Lanhuras
Tomou oito cápsulas e se deitou apenas de meias. Queria ser encontrado morto e nu, perigosa lua, indigente. Não chega a ser uma super-dosagem, disse a psiquiatra, então pensou: obrigado doutora, da próxima tomo três caixas inteiras.
Por pouco não pulou da ponte Newton Navarro. Mas tanta gente já o fez que não queria ser só mais um. Mais um que pulou da nova ponte, a Newton Navarro, ponte nova para a morte.
Veneno de rato? Nunca soube usar direito. Todas as vezes em que tentou ingerir para fins libertários, uma coisa sem estômago invadia seu corpo, virava-lhe pelo avesso, luzes brancas do hospital, tão brancas.
Nem tinha coragem de ver seu próprio sangue; discutiu todo tipo de filosofia de sanitário com o facão de cortar carne de sua casa.

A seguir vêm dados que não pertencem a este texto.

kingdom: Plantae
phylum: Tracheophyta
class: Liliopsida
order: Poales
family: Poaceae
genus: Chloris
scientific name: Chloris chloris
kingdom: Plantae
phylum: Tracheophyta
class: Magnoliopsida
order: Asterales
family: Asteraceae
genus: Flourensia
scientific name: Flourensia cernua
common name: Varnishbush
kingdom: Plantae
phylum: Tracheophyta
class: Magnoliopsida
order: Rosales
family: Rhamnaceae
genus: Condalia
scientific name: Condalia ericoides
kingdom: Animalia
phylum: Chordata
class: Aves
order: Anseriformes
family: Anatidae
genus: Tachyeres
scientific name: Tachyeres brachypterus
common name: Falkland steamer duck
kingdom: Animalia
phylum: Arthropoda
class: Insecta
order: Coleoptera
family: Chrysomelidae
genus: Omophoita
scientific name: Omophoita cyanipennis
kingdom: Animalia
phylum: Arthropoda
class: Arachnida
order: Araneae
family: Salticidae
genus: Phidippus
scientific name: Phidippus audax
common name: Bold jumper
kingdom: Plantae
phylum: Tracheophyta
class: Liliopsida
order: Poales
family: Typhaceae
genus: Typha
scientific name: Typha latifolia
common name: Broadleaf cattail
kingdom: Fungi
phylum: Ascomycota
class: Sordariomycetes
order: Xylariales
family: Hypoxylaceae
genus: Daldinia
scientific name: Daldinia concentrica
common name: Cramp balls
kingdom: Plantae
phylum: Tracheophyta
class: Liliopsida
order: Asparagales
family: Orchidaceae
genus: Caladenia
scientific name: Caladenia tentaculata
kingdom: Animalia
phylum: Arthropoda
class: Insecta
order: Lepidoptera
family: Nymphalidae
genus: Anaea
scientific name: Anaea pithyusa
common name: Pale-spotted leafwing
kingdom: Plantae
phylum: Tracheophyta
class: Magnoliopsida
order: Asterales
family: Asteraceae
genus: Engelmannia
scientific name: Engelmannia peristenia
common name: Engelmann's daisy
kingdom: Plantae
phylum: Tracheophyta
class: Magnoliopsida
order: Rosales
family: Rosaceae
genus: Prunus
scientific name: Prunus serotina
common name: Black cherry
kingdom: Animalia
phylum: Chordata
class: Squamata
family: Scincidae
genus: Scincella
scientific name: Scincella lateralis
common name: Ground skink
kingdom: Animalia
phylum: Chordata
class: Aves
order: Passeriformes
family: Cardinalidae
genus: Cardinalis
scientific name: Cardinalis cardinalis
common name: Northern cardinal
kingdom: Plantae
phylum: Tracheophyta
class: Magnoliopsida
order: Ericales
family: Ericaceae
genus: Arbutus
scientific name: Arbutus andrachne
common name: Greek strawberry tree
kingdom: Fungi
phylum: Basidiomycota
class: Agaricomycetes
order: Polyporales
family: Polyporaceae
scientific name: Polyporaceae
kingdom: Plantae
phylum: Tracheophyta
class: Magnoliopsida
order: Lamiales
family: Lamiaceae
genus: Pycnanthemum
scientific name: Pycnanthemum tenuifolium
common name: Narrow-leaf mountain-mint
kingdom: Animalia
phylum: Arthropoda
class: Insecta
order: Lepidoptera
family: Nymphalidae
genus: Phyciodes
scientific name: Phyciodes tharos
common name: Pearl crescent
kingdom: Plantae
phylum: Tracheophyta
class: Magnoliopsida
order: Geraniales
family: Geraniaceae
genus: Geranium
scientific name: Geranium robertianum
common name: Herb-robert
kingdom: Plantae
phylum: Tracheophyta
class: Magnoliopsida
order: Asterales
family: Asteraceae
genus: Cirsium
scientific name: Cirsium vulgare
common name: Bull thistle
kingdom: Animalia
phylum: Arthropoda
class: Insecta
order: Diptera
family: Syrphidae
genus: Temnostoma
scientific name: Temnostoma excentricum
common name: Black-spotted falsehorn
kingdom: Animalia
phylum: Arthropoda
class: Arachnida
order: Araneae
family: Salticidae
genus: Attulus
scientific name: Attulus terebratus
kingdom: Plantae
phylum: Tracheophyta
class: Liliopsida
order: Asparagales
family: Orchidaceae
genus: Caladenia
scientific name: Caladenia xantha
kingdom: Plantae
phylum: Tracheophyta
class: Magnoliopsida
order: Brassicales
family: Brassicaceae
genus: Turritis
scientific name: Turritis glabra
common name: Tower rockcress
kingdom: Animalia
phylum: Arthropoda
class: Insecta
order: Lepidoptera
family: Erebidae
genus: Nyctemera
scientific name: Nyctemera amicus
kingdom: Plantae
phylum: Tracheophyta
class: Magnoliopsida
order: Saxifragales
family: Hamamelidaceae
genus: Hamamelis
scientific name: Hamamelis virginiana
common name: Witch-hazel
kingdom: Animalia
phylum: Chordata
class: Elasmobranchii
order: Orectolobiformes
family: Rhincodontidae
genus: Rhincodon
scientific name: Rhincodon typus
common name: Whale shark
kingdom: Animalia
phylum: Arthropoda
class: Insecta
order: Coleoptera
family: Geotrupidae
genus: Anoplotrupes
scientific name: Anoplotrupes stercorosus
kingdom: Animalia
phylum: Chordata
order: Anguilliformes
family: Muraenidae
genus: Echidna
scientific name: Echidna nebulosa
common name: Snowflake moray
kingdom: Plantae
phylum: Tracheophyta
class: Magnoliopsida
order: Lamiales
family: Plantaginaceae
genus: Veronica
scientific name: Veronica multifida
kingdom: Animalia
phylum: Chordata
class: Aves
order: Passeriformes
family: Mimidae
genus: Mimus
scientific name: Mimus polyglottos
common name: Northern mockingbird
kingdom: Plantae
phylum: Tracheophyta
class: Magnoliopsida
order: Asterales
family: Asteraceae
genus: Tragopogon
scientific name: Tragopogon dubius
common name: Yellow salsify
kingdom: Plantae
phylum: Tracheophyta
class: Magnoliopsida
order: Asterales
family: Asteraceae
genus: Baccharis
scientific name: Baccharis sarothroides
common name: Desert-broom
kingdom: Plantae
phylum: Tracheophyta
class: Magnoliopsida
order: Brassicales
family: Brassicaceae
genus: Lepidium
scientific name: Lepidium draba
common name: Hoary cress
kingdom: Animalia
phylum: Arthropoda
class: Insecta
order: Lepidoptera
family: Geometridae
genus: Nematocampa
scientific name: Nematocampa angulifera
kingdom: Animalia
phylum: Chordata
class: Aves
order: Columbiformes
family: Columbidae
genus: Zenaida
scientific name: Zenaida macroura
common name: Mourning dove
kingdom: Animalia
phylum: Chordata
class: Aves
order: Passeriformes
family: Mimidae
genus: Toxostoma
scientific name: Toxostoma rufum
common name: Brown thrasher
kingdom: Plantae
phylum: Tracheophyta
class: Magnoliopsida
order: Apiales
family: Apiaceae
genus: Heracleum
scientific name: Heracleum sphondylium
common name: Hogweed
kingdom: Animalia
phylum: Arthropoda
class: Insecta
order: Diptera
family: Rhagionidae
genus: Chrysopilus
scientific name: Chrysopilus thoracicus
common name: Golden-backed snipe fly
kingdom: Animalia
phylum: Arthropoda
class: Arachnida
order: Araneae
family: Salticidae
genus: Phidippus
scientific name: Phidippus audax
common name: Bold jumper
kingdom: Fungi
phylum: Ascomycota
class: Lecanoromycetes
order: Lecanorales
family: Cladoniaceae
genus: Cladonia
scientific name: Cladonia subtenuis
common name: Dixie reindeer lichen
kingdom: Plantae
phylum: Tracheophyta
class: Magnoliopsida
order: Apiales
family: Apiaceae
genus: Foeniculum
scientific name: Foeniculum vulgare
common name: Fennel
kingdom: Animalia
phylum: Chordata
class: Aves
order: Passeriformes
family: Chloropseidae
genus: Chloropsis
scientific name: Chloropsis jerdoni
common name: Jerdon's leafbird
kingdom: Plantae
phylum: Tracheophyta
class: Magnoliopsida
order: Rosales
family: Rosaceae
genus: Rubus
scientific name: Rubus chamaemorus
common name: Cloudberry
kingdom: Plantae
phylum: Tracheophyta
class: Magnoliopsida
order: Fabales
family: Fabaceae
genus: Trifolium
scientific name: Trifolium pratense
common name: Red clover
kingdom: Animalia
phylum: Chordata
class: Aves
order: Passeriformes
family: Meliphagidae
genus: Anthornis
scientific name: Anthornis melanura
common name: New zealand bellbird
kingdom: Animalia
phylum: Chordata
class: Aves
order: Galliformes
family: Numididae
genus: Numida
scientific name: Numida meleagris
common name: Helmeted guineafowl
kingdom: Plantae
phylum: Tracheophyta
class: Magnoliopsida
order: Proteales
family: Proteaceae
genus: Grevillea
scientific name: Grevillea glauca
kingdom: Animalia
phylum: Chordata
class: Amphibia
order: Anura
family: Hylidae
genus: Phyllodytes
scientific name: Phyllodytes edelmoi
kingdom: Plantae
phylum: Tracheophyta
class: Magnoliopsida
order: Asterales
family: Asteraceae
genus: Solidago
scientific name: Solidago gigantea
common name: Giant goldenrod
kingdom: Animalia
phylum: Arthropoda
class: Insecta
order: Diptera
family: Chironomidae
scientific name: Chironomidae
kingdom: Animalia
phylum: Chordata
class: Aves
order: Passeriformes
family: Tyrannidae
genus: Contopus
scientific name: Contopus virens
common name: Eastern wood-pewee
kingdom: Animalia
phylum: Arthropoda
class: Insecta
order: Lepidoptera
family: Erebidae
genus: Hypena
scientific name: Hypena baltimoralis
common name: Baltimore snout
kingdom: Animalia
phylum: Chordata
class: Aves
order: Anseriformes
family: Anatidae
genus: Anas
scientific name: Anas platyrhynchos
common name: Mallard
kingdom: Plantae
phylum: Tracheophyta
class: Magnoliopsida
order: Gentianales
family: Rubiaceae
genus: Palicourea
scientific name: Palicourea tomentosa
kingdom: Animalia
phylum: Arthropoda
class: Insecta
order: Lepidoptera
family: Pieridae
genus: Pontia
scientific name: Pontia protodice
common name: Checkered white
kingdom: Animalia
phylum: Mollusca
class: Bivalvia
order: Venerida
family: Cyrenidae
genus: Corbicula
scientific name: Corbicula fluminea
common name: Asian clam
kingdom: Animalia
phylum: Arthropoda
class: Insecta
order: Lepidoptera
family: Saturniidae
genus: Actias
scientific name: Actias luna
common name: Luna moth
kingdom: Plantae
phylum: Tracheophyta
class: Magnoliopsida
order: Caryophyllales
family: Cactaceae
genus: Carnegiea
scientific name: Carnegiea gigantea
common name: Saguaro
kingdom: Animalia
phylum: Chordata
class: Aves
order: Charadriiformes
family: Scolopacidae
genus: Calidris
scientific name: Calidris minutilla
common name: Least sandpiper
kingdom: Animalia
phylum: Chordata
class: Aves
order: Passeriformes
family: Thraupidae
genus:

Restava o sangue da carne, de molho na água, libido barrenta arrancada junto ao sal.
O mesmo valeu para as tentativas de enforcamento. Primeiro problema: morava em casa forrada. Segundo: seus cento e quarenta e nove quilos conseguiriam destruir, no máximo, o telhado e iam já deixar a casa pronta pro velório sem teto das tradições moçambicanas.
Ia à Igreja aos domingos pra tentar morrer de tédio.
Aos sábados, recolhia-se no barzinho da esquina pra tentar morrer de vodka.
Tentou morrer cruzando estradas, atravessando faixas de pedestres mal pintadas, fios de alta tensão, tensão sob a pele enrijecida de quem há muito já morrera.